Source data:
——

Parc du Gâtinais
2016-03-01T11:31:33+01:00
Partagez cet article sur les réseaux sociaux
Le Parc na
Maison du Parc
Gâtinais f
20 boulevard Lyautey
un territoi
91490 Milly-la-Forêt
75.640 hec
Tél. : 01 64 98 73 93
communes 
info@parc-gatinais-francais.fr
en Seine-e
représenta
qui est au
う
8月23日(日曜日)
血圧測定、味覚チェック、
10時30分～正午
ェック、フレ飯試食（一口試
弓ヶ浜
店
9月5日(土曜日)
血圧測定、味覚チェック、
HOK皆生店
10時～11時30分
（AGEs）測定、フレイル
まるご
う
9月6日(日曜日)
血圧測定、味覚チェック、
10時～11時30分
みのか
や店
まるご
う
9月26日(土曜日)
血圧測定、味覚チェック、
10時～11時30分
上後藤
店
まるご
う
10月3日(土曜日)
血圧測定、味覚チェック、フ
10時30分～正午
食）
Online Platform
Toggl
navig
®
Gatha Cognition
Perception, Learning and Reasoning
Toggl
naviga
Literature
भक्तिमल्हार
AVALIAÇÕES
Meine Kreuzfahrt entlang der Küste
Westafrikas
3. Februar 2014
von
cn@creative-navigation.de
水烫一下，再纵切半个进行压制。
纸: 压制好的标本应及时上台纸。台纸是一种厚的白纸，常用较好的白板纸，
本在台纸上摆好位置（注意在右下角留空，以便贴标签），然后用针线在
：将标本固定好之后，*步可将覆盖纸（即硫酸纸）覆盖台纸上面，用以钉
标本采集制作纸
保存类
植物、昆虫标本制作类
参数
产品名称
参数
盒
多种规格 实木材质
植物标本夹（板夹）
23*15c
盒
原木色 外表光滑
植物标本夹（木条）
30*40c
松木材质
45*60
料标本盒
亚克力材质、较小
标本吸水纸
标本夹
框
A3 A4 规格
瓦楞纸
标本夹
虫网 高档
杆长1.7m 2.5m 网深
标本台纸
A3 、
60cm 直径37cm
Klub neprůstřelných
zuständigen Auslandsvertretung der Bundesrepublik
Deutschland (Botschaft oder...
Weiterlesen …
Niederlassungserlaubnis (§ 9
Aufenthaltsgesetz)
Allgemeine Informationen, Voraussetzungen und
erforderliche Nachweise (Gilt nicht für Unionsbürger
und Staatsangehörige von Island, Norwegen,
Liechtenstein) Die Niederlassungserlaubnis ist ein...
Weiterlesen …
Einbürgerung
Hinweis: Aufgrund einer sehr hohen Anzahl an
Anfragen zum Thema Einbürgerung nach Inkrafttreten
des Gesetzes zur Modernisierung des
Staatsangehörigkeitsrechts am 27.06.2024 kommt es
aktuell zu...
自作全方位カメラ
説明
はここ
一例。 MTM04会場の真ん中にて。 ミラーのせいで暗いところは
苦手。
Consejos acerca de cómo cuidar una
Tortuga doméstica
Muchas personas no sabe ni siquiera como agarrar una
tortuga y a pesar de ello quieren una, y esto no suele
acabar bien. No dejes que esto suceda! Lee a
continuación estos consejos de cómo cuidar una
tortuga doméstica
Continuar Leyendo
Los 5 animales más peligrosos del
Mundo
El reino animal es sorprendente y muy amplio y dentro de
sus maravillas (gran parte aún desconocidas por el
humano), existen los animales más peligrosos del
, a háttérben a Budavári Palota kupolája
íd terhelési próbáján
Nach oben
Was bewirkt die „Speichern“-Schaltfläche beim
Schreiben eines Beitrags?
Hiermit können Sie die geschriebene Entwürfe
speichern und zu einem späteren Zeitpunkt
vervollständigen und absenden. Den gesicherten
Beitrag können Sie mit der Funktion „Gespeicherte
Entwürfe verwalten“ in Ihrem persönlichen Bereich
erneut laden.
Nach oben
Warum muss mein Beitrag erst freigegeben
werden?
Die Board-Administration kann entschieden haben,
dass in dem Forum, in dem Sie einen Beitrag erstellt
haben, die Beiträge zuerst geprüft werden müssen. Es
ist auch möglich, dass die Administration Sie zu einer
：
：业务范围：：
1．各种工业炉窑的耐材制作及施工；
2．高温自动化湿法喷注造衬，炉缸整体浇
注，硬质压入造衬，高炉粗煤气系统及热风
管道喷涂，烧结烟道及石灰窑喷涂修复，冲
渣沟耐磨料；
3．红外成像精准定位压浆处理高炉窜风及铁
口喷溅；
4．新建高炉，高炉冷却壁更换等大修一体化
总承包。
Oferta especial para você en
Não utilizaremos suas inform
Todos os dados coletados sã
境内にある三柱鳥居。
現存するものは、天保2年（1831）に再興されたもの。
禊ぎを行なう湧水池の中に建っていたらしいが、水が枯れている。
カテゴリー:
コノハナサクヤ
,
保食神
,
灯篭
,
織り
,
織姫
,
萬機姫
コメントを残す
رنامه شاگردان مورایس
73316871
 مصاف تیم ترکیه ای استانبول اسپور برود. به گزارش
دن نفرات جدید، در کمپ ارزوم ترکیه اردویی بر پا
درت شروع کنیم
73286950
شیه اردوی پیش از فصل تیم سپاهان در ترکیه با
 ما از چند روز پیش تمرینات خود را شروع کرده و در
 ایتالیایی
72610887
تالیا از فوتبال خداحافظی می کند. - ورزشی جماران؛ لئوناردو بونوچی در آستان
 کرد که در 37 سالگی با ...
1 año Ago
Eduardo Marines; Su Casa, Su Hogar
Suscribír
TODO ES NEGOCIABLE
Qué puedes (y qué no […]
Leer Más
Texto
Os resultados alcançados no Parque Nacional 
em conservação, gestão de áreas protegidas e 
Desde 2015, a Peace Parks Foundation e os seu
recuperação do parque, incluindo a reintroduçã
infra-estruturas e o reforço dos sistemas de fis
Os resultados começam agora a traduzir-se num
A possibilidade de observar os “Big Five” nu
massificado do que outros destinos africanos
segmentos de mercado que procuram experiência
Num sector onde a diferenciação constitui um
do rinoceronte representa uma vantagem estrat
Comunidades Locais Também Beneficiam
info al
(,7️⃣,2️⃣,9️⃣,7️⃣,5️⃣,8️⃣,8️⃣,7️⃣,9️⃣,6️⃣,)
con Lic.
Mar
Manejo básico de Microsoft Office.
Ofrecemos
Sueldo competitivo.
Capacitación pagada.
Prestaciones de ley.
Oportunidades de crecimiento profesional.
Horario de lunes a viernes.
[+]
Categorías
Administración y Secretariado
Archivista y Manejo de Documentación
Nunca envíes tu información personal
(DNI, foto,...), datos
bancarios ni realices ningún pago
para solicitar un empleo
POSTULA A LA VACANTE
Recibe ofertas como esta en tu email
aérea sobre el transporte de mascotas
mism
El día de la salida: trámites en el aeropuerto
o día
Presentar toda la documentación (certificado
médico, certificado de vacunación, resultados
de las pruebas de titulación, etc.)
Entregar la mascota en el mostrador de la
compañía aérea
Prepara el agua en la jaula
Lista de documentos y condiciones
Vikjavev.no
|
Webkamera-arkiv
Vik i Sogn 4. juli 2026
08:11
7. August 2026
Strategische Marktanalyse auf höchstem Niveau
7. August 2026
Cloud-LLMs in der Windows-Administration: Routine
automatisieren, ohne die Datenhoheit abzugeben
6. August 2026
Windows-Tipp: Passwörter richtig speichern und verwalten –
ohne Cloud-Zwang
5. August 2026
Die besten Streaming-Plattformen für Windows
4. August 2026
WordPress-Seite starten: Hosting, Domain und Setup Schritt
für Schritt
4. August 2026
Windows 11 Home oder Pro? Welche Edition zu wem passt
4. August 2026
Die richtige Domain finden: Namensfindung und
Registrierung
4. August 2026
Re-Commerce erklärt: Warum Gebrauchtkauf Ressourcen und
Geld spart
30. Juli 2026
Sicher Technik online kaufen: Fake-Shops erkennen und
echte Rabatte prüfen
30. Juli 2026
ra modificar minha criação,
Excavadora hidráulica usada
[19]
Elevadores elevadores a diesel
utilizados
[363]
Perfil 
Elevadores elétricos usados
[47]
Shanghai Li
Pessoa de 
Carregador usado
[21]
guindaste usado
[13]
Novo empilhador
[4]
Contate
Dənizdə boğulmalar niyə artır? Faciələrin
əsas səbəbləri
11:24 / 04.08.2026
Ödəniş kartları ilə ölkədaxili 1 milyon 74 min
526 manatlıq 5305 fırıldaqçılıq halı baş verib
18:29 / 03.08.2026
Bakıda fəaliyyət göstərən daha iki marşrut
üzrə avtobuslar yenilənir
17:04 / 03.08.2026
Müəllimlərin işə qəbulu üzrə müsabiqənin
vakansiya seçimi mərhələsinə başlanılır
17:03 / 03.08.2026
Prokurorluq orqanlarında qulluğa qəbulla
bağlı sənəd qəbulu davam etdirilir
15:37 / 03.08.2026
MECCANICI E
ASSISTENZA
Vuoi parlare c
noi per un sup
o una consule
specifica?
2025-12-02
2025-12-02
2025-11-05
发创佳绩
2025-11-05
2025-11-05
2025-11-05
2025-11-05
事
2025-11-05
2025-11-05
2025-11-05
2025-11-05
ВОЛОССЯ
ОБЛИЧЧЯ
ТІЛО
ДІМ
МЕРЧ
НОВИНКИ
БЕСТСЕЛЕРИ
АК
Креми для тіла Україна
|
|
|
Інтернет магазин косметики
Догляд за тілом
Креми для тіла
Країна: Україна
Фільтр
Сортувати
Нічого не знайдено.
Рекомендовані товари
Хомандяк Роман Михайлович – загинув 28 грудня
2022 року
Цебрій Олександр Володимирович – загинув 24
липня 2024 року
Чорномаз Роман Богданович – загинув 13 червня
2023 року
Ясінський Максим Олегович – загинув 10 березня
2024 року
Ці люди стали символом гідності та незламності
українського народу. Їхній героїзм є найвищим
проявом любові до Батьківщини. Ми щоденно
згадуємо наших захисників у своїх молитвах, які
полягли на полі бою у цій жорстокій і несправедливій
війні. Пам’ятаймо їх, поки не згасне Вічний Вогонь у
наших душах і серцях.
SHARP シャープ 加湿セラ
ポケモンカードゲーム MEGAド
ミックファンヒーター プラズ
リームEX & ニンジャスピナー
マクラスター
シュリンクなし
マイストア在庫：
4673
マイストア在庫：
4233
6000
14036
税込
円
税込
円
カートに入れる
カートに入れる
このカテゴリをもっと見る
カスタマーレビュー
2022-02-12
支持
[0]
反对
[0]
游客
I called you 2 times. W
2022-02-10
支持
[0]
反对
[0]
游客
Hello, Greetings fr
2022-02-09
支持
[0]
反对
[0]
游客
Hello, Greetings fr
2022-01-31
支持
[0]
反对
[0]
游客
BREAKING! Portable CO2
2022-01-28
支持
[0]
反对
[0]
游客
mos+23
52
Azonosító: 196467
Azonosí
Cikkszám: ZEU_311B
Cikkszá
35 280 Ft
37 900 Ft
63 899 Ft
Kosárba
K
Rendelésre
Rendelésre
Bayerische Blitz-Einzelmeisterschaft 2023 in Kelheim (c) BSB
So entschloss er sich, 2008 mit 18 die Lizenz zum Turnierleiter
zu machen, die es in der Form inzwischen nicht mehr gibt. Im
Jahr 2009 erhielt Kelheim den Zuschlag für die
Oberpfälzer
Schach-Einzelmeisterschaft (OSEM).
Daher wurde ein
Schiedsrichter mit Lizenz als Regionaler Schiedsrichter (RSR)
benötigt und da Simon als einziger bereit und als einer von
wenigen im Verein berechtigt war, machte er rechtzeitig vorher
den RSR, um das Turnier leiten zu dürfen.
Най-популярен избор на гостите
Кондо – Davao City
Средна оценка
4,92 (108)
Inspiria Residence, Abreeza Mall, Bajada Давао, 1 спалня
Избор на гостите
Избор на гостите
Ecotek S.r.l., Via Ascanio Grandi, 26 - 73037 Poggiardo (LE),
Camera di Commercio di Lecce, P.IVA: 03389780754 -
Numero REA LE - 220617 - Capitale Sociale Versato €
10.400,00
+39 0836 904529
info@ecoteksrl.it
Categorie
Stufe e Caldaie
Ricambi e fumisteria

——

▸ Problem details:
Using the entries above, find all lines with "загинув". Copy them.

▸ Result of the task:
Хомандяк Роман Михайлович – загинув 28 грудня
Цебрій Олександр Володимирович – загинув 24
Чорномаз Роман Богданович – загинув 13 червня
Ясінський Максим Олегович – загинув 10 березня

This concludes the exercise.